Print the line containing "left eye: (360, 33)" and every line after it exactly as written, through the end of the records.

─── Records provided ───

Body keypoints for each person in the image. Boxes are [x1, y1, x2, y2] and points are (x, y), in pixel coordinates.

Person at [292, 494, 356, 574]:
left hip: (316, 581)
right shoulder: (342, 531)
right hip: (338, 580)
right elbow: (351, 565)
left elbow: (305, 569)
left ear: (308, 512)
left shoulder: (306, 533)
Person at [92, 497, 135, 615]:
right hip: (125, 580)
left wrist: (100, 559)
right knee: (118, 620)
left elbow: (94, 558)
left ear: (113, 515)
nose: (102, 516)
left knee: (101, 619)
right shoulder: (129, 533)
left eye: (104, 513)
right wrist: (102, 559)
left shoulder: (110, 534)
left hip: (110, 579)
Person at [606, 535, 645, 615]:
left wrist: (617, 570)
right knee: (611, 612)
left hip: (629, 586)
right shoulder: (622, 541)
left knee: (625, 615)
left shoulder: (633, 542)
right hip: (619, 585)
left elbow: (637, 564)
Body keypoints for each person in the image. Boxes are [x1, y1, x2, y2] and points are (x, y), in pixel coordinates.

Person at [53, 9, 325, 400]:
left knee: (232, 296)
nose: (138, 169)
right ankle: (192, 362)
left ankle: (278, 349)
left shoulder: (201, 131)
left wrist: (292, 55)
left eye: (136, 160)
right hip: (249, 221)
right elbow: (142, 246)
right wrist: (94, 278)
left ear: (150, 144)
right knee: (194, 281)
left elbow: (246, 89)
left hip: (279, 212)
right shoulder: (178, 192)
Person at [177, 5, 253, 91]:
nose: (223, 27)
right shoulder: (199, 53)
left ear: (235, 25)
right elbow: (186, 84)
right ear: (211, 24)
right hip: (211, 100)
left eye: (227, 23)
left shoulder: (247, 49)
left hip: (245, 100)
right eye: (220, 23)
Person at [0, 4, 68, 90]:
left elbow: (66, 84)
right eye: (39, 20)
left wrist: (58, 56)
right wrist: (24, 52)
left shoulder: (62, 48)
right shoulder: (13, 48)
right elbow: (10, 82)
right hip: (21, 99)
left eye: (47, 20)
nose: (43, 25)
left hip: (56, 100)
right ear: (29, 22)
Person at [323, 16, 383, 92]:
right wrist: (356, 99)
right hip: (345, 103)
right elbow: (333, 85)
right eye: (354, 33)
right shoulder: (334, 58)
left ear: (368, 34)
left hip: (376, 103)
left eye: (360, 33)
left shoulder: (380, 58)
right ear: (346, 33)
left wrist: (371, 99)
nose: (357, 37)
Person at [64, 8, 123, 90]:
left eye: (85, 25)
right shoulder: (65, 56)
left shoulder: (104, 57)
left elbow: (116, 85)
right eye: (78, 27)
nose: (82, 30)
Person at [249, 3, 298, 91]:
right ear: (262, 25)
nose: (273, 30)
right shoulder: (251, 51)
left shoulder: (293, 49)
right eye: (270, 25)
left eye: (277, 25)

───

Exercise output
left eye: (360, 33)
left shoulder: (380, 58)
right ear: (346, 33)
left wrist: (371, 99)
nose: (357, 37)
Person at [64, 8, 123, 90]:
left eye: (85, 25)
right shoulder: (65, 56)
left shoulder: (104, 57)
left elbow: (116, 85)
right eye: (78, 27)
nose: (82, 30)
Person at [249, 3, 298, 91]:
right ear: (262, 25)
nose: (273, 30)
right shoulder: (251, 51)
left shoulder: (293, 49)
right eye: (270, 25)
left eye: (277, 25)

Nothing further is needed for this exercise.